> [THE PROBLEM]: Your response must be made up of each line in the data below that contains the string "lines".

> [DATA FOR THIS TASK]:
★ ★ ★ ★ ★ ★ ★

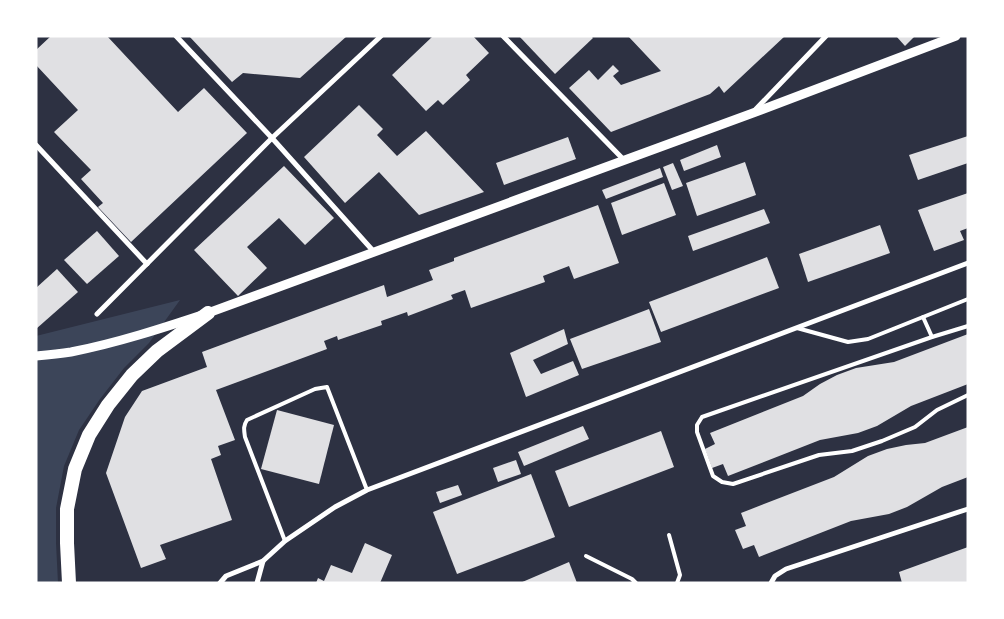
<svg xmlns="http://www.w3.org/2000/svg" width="1004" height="619" font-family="'Times New Roman',serif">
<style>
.green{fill:#3c4559}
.building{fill:#e0e0e3}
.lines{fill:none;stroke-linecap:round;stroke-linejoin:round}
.service{stroke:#fff;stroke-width:4}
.minor{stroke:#fff;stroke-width:5}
.tertiary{stroke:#fff;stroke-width:9}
.trunk{stroke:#fff;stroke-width:14}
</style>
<rect width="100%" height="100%" fill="#2d3142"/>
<polygon class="green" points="180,300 149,343 124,368 100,399 79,430 64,466 56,508 56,543 58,583 36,583 36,336"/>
<g class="building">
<polygon points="51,36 107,36 178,112 204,88 247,133 131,242 98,207 103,203 81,179 91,170 54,132 78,110 36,65 36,50"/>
<polygon points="189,36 347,36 300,78 243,73 232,82"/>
<polygon points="433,36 473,36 489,53 466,75 470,80 443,105 438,100 426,111 392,75"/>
<polygon points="519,36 591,36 593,38 555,74"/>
<polygon points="628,36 785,36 724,93 719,86 710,94 611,132 569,88 589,70 598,80 613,65 619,71 613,76 621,85 661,71"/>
<polygon points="896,36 915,36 905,46"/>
<polygon points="359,105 383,129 377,135 397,156 426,131 484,192 419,215 379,172 345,203 304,157"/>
<polygon points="968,136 968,163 918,180 909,155"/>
<polygon points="568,137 576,159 504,185 496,163"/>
<polygon points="717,145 721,157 684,171 680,160"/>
<polygon points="745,162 756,195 697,216 686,183"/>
<polygon points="673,163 683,186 672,190 663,167"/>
<polygon points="284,166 334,218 305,245 279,218 247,247 267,268 238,296 194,250"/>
<polygon points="660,168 663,177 606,199 602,190"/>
<polygon points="664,183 676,215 622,235 611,203"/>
<polygon points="968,193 968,228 960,231 964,240 934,251 918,210"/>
<polygon points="598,205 619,263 574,279 569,266 543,276 545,282 471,308 465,290 451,295 453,299 408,316 407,312 381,321 382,325 338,340 337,336 324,341 327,349 216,390 235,440 218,446 221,455 211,459 232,520 160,545 166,559 141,568 106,473 125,417 142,391 207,367 202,352 384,285 387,297 433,280 429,270 454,261 454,258"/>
<polygon points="764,209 770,223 693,251 688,236"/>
<polygon points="880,225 890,253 808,282 799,254"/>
<polygon points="97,231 119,256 87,284 64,260"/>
<polygon points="767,257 779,288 661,332 649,302"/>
<polygon points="57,269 78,292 36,329 36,288"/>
<polygon points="649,309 661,342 582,369 570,339"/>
<polygon points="564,329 568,344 533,360 541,374 573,361 579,375 526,397 510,353"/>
<polygon points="968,334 968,384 911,406 877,426 858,433 820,440 728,476 723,464 712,468 705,449 715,444 710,433 803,396 820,384 837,375 856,368 894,362"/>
<polygon points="277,410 334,425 319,484 261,469"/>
<polygon points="583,426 589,439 524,466 518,452"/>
<polygon points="968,427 968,477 942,487 907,507 889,514 851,521 759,557 754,545 743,549 735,530 746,526 741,513 834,477 868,456 887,449 906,445 925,443"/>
<polygon points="661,431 674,467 569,507 555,471"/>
<polygon points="516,460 521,474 498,482 493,468"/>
<polygon points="531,474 555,537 457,574 433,512"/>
<polygon points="458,485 462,495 440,503 436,492"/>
<polygon points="365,543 392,555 380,583 316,583 318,578 324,581 331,565 352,573"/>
<polygon points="968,547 968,583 902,583 899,572"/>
<polygon points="569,562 577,583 520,583"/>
</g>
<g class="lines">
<g class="service">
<polyline points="923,317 932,337"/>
<polyline points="968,326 932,337 702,417 697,425 697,432 713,476 722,482 733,484 819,455 852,451 882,441 915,427 937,410 968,395"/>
<polyline points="797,328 848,342 868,339 968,299"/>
<polyline points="669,535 680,575 677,583"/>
<path d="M 285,541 L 245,437 C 244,430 243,426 247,420 L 315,389 L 327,387 L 367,490"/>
<polyline points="586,556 632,579 636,583"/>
</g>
<g class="minor">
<polyline points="176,36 272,138 375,253"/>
<polyline points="503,36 624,160"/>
<polyline points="756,109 826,36"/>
<polyline points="36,145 147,264"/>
<polyline points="97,314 272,138 381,36"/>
<polyline points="220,583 226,576 263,561"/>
<polyline points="257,583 263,561 285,541 335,507 367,490 968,263"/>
<polyline points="771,583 775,576 786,569 968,509"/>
</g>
<path class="tertiary" d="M 36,356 C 48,355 59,354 71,352 C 117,343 163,328 208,313 L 753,113 L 956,36"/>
<polyline class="trunk" points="69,583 67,543 67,509 75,469 89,435 108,405 132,375 157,351 208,313"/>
</g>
<rect width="1004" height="619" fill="none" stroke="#ffffff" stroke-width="75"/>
</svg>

★ ★ ★ ★ ★ ★ ★

> [ANSWER SPACE]:
.lines{fill:none;stroke-linecap:round;stroke-linejoin:round}
<g class="lines">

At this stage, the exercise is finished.